There is a commercial on TV now, I think it’s for the Kindle, where a woman is trying to defend her use of paper books against the Kindle. She must be dumb as a post, because the final argument she arrives at is that she enjoys the satisfaction of folding down a page to mark her place in her book. Even she acknowledges the stupidity of this claim at the end of the commercial.
Now I must admit that I like my first-gen Kindle, because:
- It makes Project Gutenberg books accessible (I read David Copperfield from Gutenberg on my Kindle, as the library book was too bulky and Gutenberg books have no expiration date)
- It enables you to carry multiple very bulky books around with you in a small volume
- It has free 3G and a semi-functional web browser (this was very nice before I had a 3G phone)

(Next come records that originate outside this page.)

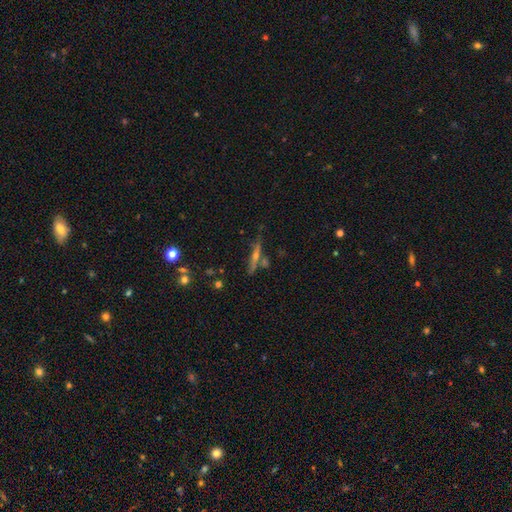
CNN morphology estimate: The model was most divided on "smooth or featured": featured or disk: 66%, smooth: 23%, star or artifact: 11%. More confident: edge-on disk — yes (94%); edge-on bulge — rounded (79%); merging — none (74%).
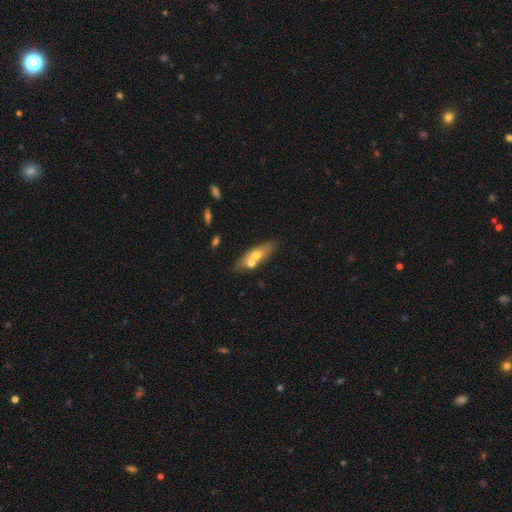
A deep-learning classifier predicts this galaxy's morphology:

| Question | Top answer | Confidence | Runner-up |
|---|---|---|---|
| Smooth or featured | smooth | 58% | featured or disk (35%) |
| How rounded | in between | 55% | cigar-shaped (40%) |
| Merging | none | 60% | merger (24%) |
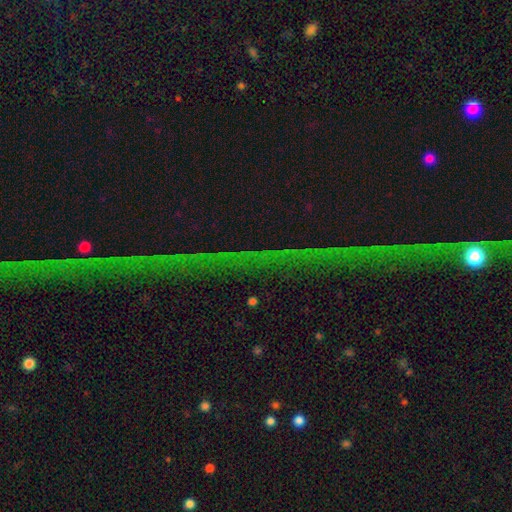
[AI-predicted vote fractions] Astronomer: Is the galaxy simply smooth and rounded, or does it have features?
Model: star or artifact — 78%.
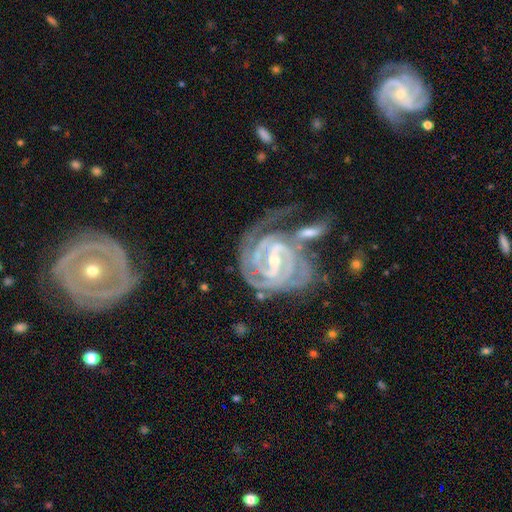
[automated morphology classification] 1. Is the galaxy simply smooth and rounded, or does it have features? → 92% featured or disk, 4% star or artifact, 4% smooth.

For these reasons I think a Kindle is a nice thing to have. But it can never replace the book. Aside from being able to fold down a page in a real book (if you care about that), many reasons for the overall superiority of real books stand out to me:
- The used book. I was at Half-Price Books yesterday and it occurred to me that nobody would ever be able to buy a used Kindle book at Half-Price; but I was able to pick up Nhat Hanh’s Living Buddha, Living Christ for $6. Try finding that price on the Internet!
- Books require no initial investment. This makes them an obviously better choice for the 99.5% of us on the planet who don’t have $300 to sink into a platform just to read books on, when such a platform is unnecessary.
- Books require no specialized gadget-knowledge. The Kindle may seem intuitive to those of us young enough not to remember the Carter administration, but let me tell you that my grandmother has owned one for three years now and is still not quite sure how to use it. She is not technologically ignorant, either; she uses a computer every day to edit the small newspaper she owns and runs.
I may be over-reacting to what is essentially a dumb and insulting commercial, but I felt obligated to defend books, as they have given me so much.